# Submerged species of the genus of Alternanthera



## biker (Sep 6, 2004)

This one now called A.reineckii forma Lilacina in Japan, is actually A. reineckii "Roseafolia" as an European market name of it. Some Japanese literatures use" A.sessilis var. Lilacina "for it.


----------



## biker (Sep 6, 2004)

This plant imported earlier than the former one, called A.reineckii , is an important red plant for background.


----------



## biker (Sep 6, 2004)

Only a few aquarists in Taiwan will notice this small species called A.ocipus , yet it can successfully grow submergedly in our aquariums with sufficient Co2 supply.


----------



## cS (Jan 27, 2004)

Of the Alternanthera genus, I have only had the pleasure of growing A. ocipus. Biker, under what sort of conditions is this particular species being kept at? The leaves are so lanceolated (sp?)! :shock: The leaves on mine, growing under high light, are about half your leaf size (~1") and are MUCH rounder. Not only that, the leaves are about twice as succulent as yours. My specimen came from Oriental Aquarium in Singapore.

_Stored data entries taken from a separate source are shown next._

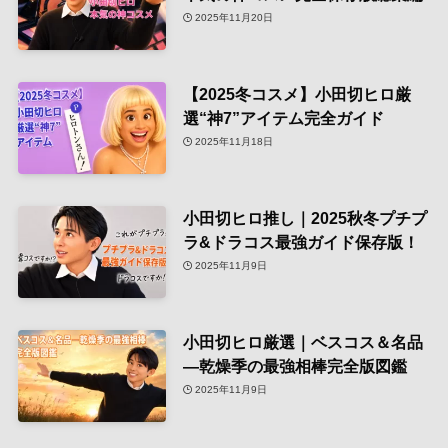
2025年11月20日
【2025冬コスメ】小田切ヒロ厳
選“神7”アイテム完全ガイド
2025年11月18日
小田切ヒロ推し｜2025秋冬プチプ
ラ&ドラコス最強ガイド保存版！
2025年11月9日
小田切ヒロ厳選｜ベスコス＆名品
—乾燥季の最強相棒完全版図鑑
2025年11月9日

I wonder if mine is stunted...because yours is looking obviously healthy. :?


----------



## biker (Sep 6, 2004)

The species of Alternanthera are not plants strictly requiring very soft water according to my past experience, maybe a lot of aquarists will say that the water of medium KH(5 to 8) is ideal for them, yet some of them can grow very well in the soft water of 1
KH or lower, and that is the case I post here, which is contrary to what I read from some Japanese literatures. Therefore, I think the answer could be very complicated, furtheremore factors should be considered.
To make it more reddish, I use 5 fluorescence lamps of 40W to supply the light for my tank(120x50x67), and an overfertilizing DIY Co2 system to accelerate its growth. Meanwhile, one thing very important for the species of Alternanthera is that they usually stop growing when the temp is higher than 30, therefore a cooler is necessary to keep them especially in summer.


----------